Acoustic Privacy: The Luxury Feature You Cannot See

By The Forbes Property Editors Published 17 April 2026 Read 10 minutes
Interior of a living room at Forbes Fab Luxe Residences
Interior of a 3 BHK + Study at Forbes Fab Luxe Residences — photographed in silence, which is harder than it sounds.

Ask a luxury buyer in Delhi-NCR what disappointed them most about their last apartment and the answer, reliably, is the sound. Not the finish, not the view, not the power outage. The sound. The neighbour's child learning the piano on the wall shared with the bedroom. The lift motor humming behind the study. The garbage truck at 5am. The temple bell at 5:30am. The delivery driver's bike at 6am. The television in the next unit, always one decibel louder than yours. The marble floor, beautiful and loud, that amplifies every step. Acoustic privacy is the luxury that nobody sells and everybody regrets the absence of.

This essay is about the feature you cannot photograph. It is also the feature that, more than any other, determines whether a home reads as a refuge. Because the truth is that no amount of marble, no depth of closet, no height of ceiling compensates for the inability to sleep through a Tuesday morning in an NCR tower. Sound is the architecture of privacy. And in 2026, the serious developers have started treating it that way.

The three sounds that ruin a home

There are, roughly, three categories of sound that decide whether an apartment is acoustically habitable. The first is airborne sound — voices, music, televisions — travelling through walls and floors. The second is impact sound — footsteps, chairs, dropped objects — travelling through structure. The third is external sound — traffic, aircraft, construction, temple speakers — arriving through windows and facades.

Each has a different fix. Airborne sound is controlled by wall and slab mass, by avoiding back-to-back plumbing between bedrooms, by double-drywall construction around shared surfaces, and by door seals. Impact sound is controlled by floating floors, resilient underlayments, and acoustic decoupling between slab layers. External sound is controlled by window specification — double-glazed UPVC units with acoustic glass and correctly specified gaskets — and by facade design that avoids sound-transmitting penetrations.

None of these are visible. All of them are expensive. The difference between an acoustically serious building and an ordinary one is, by rough thumb, two to five per cent of construction cost. Most developers skip it. The ones who do not are telling you something.

Sound is the architecture of privacy. A home that cannot protect you from the neighbour's television is a home that cannot protect you from much else.

**WRITTEN REQUEST A:**
Answer these questions about the essay on acoustic privacy:
(i) Which sound does the essay list at 5:30am?
(ii) What three measures control impact sound?
(iii) By rough thumb, how much of construction cost separates an acoustically serious building from an ordinary one?
**WRITTEN REQUEST B:** Write the next part of the essay on acoustic privacy, picking up after its final sentence.

[Dataset records]

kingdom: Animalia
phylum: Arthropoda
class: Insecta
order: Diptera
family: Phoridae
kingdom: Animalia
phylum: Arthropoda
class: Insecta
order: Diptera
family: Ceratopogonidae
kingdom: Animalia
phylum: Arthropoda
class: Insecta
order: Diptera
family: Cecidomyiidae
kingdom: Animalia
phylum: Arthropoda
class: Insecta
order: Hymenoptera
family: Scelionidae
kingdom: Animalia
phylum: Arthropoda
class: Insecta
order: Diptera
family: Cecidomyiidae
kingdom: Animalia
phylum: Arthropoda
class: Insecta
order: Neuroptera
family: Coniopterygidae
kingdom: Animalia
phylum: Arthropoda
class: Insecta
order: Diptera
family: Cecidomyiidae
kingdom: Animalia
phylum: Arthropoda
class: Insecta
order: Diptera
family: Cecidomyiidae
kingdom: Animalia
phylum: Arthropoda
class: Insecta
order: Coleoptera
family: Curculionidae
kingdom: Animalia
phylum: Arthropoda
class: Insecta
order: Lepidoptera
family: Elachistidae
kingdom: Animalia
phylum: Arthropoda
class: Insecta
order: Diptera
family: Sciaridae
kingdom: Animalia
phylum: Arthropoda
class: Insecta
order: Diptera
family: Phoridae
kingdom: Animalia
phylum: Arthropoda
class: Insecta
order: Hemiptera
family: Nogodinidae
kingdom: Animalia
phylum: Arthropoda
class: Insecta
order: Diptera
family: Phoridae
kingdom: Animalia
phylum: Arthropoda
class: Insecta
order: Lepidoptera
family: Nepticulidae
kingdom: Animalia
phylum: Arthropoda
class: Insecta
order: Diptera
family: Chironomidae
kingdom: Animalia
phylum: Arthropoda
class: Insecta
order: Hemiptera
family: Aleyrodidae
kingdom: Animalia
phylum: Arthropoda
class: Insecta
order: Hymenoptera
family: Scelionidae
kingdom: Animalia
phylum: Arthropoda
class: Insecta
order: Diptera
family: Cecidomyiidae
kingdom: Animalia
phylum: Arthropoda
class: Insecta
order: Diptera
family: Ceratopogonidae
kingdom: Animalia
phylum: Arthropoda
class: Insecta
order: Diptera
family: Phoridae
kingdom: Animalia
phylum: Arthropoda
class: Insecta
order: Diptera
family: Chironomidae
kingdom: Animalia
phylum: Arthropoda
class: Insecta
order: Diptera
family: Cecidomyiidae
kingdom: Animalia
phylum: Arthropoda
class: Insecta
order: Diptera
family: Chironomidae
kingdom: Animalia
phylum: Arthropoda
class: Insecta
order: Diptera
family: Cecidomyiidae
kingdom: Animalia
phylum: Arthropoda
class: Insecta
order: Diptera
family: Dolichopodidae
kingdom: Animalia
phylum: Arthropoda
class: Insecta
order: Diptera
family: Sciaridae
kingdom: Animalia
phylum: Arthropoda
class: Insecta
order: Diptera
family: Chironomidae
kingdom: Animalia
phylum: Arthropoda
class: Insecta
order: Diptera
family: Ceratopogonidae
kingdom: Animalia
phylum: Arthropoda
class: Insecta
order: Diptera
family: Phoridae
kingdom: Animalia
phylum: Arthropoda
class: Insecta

**EXERCISE OUTPUT A:**
(i) The temple bell.
(ii) Floating floors, resilient underlayments, and acoustic decoupling between slab layers.
(iii) Two to five per cent.

**EXERCISE OUTPUT B:**
Reading the acoustic brief at Fab Luxe

Forbes Fab Luxe Residences at Sector 4, Greater Noida West, is one of the few NCR projects at this scale where the acoustic brief reads as a design discipline rather than a compliance box. The signals are structural.

First, the tower density. Eleven G+35 towers on 13 acres, with only four homes per floor, means shared walls between apartments are minimised. Two of the four homes on a floor do not share a living-room wall with a neighbour at all. The primary bedrooms are positioned away from lift cores and corridor services. In an industry that routinely packs six, eight, even ten apartments per floor onto a narrower plate, this is the single most consequential acoustic decision a developer can make, and it happens at the site plan stage.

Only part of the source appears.